- What you will do -
Continue the newsletter text on power and decision rights from where it stops; the lines after it play no part in this.

======== Document excerpt

🔮 Power and Decision Rights

The invisible force in your decision architecture

At the Uncertainty Project, we explore models and techniques for managing uncertainty, decision making, and strategy. Every week we package up our learnings and share them with the 1,000+ leaders like you that read this newsletter!

In case you missed it, last week we talked about Finding Time for the Future.

Power and Decision Rights

When people collaborate to make decisions, there is an invisible force-field that has an outsized impact on the results. It is often felt, more than it is seen and heard. But it’s there, and your contributions and participation in the decision making process are shaped by it.

I’m talking about power.

Within an organization, power is the ability to influence others. Specifically, the ability to influence someone to do something that they would not do, without the presence of this power. It is also related to the ability to control resources (one’s own and others’), without social interference - meaning those with power require less social support to make and drive decisions involving resources.

Since all decisions involve the allocation of some kind of resources (Ullman, 2016), there is a strong relationship between organizational power and decision making.

It’s just not something we talk about much. We prefer to think of decisions as rational, systematic things that can be harnessed into egalitarian processes.

The real world is messier than that.

Let’s dive deeper into the relationship between organizational power, authority, and decision rights. First a refresher on what is meant by decision rights:

A decision right is a declaration of the specific choices a leader can make, without the approval of others. It is allocated decision authority, applied to a subset of the organizational scope. The intent is to empower people to make the decisions that drive outcomes.

================
======== Supplied material

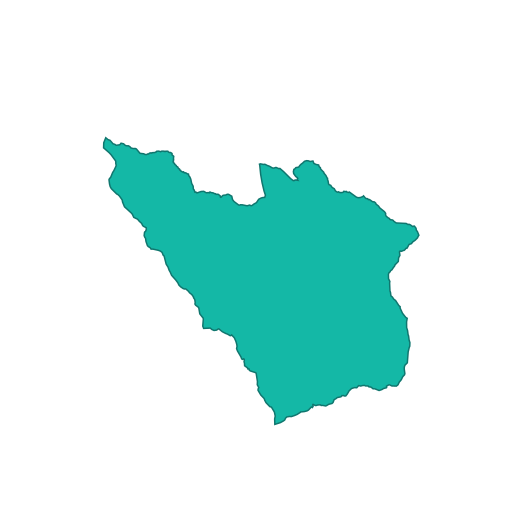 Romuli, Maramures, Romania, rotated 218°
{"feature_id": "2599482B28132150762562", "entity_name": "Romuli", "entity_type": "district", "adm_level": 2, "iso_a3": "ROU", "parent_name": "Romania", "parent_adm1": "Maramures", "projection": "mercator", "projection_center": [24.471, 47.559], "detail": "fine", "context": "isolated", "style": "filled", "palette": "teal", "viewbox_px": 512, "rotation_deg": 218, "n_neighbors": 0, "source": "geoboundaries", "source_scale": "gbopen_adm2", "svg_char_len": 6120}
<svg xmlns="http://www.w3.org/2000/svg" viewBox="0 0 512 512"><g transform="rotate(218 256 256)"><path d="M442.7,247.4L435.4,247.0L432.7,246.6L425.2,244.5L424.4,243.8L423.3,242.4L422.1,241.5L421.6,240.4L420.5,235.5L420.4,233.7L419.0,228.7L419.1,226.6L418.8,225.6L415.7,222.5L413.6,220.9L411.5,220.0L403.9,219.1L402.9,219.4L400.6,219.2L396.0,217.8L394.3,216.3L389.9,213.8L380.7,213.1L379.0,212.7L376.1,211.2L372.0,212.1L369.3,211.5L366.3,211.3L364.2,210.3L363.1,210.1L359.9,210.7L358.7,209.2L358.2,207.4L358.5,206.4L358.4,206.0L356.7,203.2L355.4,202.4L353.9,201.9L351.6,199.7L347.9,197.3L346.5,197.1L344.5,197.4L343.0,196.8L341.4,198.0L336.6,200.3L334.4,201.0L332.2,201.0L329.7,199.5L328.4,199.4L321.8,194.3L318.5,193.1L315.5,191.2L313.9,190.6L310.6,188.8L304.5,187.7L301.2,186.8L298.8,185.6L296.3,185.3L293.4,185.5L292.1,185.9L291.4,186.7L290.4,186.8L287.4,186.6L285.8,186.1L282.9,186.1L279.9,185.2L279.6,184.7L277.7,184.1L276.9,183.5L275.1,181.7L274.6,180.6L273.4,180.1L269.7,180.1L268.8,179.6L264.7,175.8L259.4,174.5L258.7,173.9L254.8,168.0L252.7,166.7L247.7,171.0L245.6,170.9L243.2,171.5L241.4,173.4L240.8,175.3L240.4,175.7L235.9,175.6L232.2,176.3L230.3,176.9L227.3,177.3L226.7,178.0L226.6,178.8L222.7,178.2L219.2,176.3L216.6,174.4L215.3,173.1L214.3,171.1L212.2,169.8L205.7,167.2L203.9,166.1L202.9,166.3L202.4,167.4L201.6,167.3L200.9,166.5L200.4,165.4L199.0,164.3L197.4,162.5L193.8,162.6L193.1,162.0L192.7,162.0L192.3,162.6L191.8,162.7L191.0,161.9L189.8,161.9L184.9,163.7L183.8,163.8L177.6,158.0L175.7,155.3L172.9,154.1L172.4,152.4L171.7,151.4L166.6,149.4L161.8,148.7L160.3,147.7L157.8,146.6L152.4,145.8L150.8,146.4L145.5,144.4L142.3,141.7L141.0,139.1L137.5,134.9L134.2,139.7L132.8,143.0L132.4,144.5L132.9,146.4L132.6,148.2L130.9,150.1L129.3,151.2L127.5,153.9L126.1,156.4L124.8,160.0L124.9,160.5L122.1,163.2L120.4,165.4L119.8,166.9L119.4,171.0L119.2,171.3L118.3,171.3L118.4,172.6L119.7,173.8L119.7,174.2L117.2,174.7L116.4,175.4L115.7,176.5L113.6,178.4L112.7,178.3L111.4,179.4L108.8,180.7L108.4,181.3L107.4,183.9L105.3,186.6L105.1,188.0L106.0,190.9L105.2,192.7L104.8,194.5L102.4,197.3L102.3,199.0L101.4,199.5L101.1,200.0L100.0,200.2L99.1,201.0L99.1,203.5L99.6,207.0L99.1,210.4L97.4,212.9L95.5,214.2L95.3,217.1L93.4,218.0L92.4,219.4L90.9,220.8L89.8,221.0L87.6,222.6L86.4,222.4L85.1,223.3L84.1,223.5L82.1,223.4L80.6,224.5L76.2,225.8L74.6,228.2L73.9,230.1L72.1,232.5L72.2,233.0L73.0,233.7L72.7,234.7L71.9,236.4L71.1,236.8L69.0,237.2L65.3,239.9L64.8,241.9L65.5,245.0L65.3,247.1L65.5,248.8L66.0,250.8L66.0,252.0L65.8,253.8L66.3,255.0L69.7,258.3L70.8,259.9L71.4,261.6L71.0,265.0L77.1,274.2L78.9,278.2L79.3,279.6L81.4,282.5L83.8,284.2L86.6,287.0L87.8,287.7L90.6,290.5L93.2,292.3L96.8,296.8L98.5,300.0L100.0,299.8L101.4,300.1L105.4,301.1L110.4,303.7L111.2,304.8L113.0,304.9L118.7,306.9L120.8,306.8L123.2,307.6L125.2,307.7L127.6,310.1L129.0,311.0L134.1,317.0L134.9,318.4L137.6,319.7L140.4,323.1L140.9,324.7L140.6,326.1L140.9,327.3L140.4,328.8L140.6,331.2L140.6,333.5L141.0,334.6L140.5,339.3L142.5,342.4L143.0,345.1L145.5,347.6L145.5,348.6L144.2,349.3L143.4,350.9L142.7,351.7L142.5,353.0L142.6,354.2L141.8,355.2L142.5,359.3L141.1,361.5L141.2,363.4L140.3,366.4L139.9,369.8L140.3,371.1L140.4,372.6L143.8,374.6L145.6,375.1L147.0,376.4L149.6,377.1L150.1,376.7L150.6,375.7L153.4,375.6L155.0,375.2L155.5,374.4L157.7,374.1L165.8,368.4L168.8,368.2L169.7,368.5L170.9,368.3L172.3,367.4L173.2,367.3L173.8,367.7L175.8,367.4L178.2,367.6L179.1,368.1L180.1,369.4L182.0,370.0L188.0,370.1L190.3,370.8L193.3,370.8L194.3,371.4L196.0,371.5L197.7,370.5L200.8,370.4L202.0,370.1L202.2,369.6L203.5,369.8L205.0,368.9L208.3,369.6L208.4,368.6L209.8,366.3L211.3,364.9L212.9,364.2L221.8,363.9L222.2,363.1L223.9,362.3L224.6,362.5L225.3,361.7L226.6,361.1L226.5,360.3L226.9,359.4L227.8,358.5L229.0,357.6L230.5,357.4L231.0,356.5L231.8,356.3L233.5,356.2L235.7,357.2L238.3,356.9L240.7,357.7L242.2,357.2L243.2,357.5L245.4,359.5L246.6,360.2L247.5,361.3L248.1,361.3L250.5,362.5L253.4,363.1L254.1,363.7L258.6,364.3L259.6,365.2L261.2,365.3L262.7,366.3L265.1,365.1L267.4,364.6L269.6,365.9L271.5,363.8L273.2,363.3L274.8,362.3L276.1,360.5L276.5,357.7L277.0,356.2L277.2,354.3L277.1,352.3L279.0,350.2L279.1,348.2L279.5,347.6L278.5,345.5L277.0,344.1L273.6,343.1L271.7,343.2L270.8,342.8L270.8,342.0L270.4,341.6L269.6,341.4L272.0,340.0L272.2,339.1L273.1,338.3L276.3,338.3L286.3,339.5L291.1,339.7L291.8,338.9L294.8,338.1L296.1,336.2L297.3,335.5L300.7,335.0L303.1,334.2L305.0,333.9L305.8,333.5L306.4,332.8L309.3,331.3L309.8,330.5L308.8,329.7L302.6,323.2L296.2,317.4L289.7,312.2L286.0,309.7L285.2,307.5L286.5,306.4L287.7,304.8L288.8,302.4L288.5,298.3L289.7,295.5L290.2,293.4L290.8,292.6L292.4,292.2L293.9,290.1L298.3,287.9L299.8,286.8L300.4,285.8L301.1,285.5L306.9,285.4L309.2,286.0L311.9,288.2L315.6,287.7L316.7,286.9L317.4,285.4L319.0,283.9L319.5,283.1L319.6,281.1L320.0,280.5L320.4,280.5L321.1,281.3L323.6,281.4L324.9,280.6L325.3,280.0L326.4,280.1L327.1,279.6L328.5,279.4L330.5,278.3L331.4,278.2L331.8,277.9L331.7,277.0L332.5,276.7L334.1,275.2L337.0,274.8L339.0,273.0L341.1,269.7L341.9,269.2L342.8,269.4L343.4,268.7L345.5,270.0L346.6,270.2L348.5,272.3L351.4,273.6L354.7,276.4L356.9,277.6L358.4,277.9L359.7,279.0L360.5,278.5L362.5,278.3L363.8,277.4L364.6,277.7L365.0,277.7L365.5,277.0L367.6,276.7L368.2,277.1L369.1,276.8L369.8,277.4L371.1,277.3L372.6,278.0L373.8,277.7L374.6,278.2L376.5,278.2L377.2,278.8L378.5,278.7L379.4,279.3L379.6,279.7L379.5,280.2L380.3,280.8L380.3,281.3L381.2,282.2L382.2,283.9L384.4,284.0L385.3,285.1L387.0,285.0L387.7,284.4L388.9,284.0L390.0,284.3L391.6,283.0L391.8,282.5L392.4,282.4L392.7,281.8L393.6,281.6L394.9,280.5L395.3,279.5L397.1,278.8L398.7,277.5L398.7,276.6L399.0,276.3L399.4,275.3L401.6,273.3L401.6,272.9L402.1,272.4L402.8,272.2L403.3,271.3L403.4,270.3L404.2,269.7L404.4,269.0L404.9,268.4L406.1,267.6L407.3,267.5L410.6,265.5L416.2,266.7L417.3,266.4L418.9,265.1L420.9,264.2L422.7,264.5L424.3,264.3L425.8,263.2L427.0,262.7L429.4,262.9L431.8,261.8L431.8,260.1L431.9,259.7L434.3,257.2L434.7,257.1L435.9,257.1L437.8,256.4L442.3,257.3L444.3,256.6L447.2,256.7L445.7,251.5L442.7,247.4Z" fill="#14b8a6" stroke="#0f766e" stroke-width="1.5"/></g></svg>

================

- Task answer -
Our premise is that when decision rights are vague or unclear across an organization, power dynamics will play a greater role in decision making, for better or worse.

Where does power come from?

Over 60 years ago, researchers at the University of Michigan outlined these sources of social power (French and Raven, 1959):

  • Legitimate Power: derived from the position a person holds in an organization’s hierarchy

  • Expert Power: derived from possessing knowledge or expertise in a particular area

  • Referent Power: derived from the interpersonal relationships that a person cultivates with other people in the organization

  • Coercive Power: derived from a person's ability to influence others via threats, punishments or sanctions

  • Rewards Power: derived from the ability of a person to influence the allocation of incentives in an organization

Legitimate power is the authority that comes with a specific leadership role, or position in an organizational hierarchy. But power and authority are subtly different, since power can derive from different sources of strength, yet yield similar influence.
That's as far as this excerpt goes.